### PROVIDED TEXT
On 15th November he was posted to the 7th Battalion which formed part of the 46th Brigade in the 15th (Scottish) Division. The battalion sailed for France on the 9th July 1915 and numbered 1020 men comprised of 30 officers, six warrant officers, 43 sergeants, 40 corporals and 901 other ranks. The French Army added an interpreter which was to prove extremely useful as the men would find themselves billeted in areas previously unoccupied by British troops and were able, thanks to his services, to find buildings that had been overlooked by the French authorities. By nightfall, on the 10th July 1915, the entire 15th Division was on French soil.

### EXERCISE BRIEF
Duplicate the full text about the 7th Battalion's move to France, word for word. The entries that follow come from a different source than the text about the 7th Battalion.

### RAW DATA
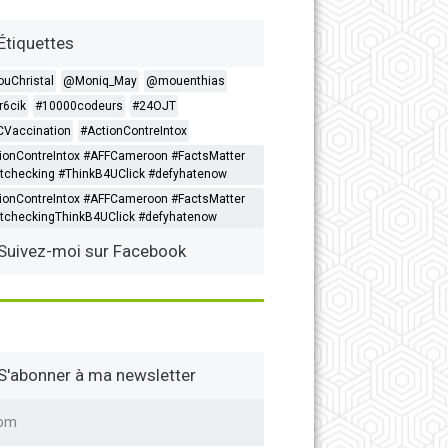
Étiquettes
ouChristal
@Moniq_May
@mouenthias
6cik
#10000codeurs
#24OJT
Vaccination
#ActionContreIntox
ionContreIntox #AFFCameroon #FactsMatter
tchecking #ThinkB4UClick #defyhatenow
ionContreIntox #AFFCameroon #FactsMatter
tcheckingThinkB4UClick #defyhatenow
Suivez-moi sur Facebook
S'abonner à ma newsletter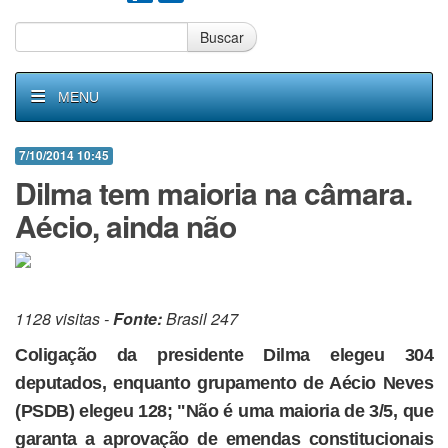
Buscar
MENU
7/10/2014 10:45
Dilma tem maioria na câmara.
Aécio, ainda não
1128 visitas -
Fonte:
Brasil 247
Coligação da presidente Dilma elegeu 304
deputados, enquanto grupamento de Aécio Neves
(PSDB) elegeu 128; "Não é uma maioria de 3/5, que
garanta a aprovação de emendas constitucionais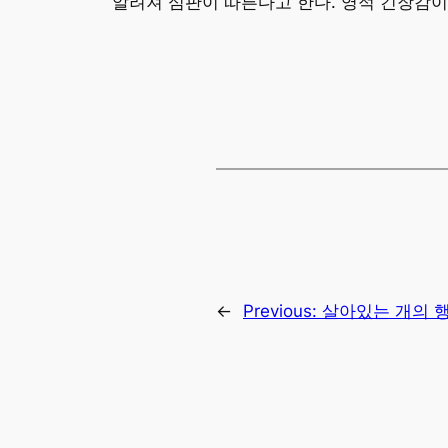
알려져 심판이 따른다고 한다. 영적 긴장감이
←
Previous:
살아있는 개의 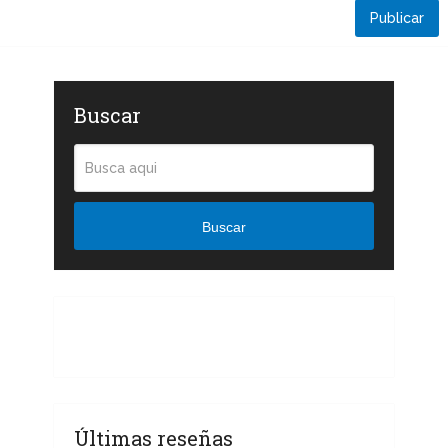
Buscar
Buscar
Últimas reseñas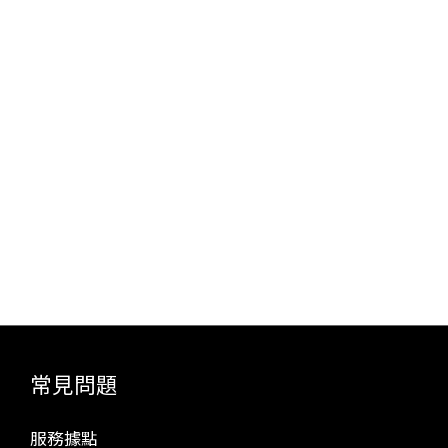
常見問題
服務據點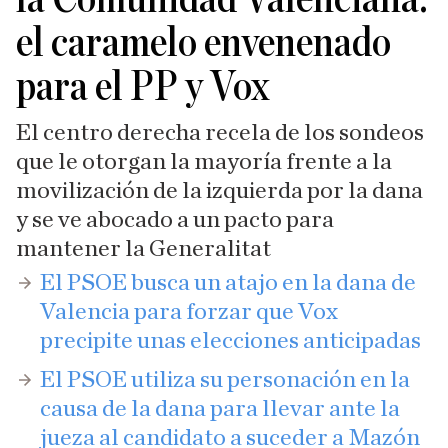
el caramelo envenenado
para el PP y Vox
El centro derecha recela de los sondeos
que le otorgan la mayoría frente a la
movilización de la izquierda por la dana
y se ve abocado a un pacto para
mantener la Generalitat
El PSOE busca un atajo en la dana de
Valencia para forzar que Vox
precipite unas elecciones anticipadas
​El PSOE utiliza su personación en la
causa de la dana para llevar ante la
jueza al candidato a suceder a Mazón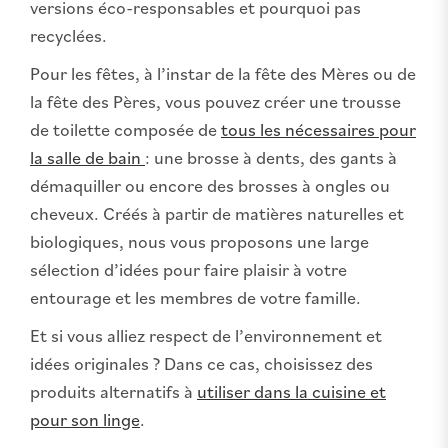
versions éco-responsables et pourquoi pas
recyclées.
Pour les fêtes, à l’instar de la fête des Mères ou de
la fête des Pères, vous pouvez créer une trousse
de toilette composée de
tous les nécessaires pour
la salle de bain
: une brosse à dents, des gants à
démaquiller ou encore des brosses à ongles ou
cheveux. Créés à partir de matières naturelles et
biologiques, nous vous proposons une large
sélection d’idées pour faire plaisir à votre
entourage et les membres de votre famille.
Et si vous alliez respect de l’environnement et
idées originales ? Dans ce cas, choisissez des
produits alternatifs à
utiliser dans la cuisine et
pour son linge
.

==

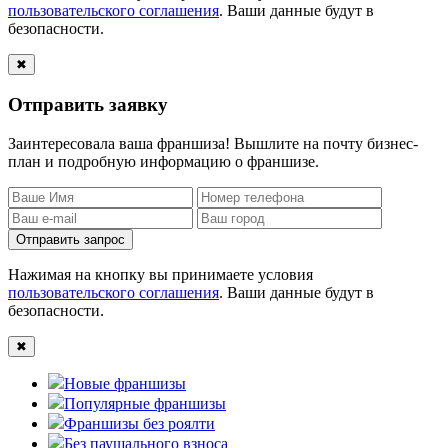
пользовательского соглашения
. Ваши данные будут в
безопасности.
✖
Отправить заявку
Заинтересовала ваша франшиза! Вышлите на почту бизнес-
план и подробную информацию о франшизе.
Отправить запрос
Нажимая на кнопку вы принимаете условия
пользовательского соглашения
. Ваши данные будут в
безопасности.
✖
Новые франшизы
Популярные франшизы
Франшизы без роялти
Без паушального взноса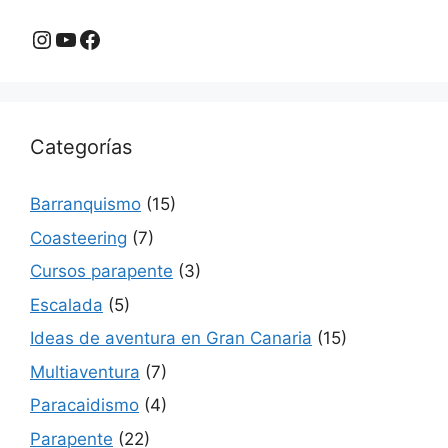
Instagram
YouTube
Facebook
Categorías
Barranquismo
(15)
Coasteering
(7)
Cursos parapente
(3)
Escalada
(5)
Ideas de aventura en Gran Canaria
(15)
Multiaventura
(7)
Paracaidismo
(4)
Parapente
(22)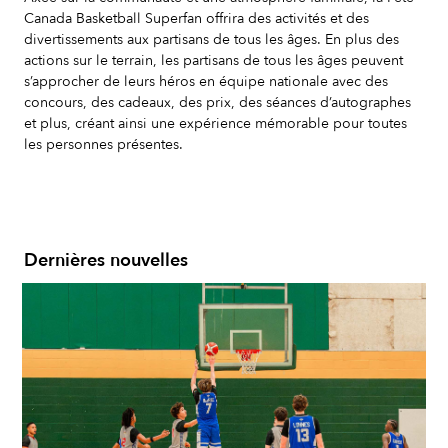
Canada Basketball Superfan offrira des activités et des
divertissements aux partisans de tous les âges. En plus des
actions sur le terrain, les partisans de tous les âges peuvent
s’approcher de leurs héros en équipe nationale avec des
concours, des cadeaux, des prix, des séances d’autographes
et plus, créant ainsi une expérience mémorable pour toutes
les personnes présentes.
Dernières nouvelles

==

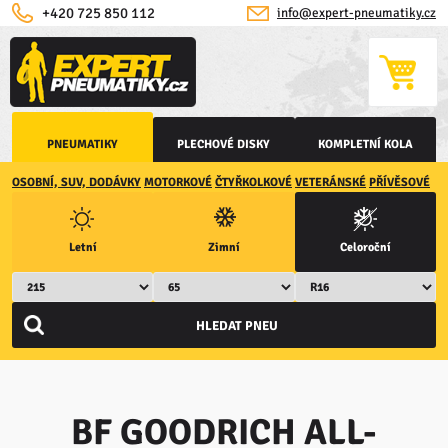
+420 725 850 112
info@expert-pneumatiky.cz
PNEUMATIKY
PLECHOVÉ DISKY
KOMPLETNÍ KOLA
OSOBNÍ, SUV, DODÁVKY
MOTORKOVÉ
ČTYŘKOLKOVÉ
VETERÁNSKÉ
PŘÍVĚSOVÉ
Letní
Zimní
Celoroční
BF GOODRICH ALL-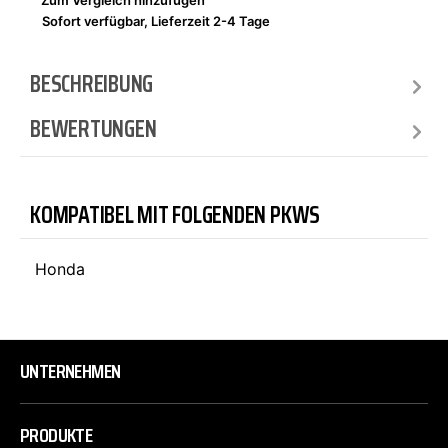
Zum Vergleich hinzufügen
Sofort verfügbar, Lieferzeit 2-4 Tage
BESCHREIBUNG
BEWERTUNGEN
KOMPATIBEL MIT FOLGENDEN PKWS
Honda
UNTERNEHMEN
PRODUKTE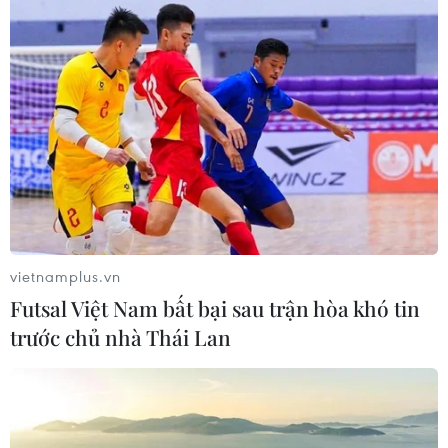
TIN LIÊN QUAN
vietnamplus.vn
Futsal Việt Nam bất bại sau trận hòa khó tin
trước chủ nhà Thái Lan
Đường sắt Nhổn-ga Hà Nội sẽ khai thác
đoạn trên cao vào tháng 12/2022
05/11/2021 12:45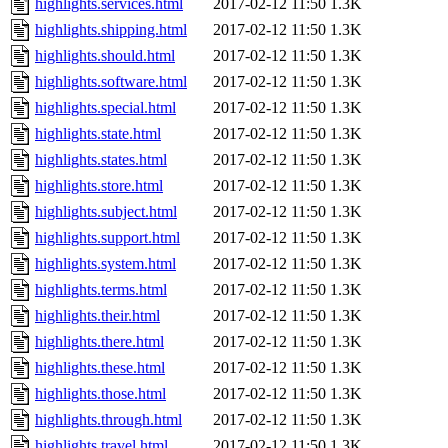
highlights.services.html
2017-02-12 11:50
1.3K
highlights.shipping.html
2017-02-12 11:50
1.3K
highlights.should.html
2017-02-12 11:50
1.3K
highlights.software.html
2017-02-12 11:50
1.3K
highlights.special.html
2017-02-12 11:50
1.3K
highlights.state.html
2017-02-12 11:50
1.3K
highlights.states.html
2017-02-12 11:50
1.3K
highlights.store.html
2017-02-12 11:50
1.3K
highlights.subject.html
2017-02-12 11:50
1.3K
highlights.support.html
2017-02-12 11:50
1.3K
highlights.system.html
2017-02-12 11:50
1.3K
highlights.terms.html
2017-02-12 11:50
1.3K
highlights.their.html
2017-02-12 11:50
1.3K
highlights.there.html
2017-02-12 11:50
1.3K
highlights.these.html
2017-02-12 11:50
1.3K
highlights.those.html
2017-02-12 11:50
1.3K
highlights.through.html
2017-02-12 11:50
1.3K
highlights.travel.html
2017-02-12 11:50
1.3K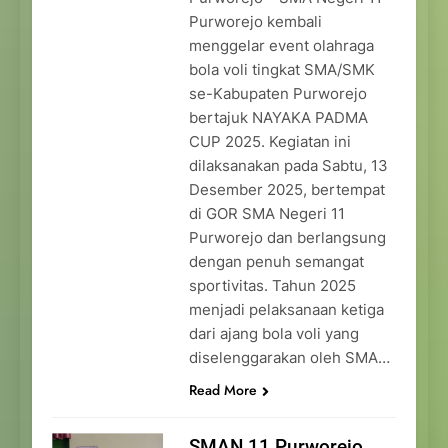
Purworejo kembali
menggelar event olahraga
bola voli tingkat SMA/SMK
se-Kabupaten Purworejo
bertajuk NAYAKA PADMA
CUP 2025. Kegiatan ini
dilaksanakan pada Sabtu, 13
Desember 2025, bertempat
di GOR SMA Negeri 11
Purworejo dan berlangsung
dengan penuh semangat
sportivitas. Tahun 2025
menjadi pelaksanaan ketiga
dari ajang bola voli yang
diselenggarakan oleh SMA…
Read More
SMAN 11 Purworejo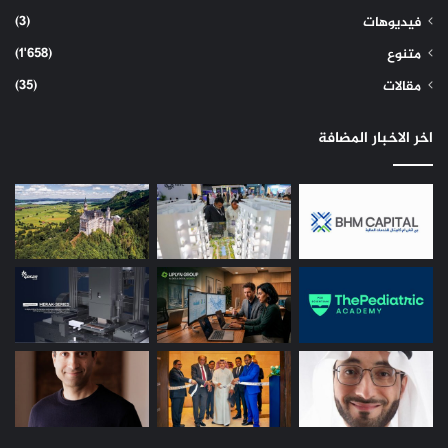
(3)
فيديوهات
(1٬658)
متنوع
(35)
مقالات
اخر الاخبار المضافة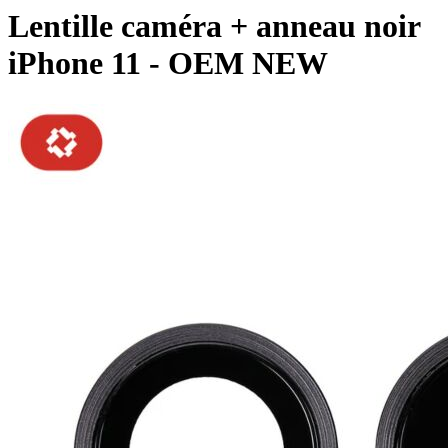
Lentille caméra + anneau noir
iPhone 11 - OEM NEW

### OUTPUT FOR THIS EXERCISE
On 15th November he was posted to the 7th Battalion which formed part of the 46th Brigade in the 15th (Scottish) Division. The battalion sailed for France on the 9th July 1915 and numbered 1020 men comprised of 30 officers, six warrant officers, 43 sergeants, 40 corporals and 901 other ranks. The French Army added an interpreter which was to prove extremely useful as the men would find themselves billeted in areas previously unoccupied by British troops and were able, thanks to his services, to find buildings that had been overlooked by the French authorities. By nightfall, on the 10th July 1915, the entire 15th Division was on French soil.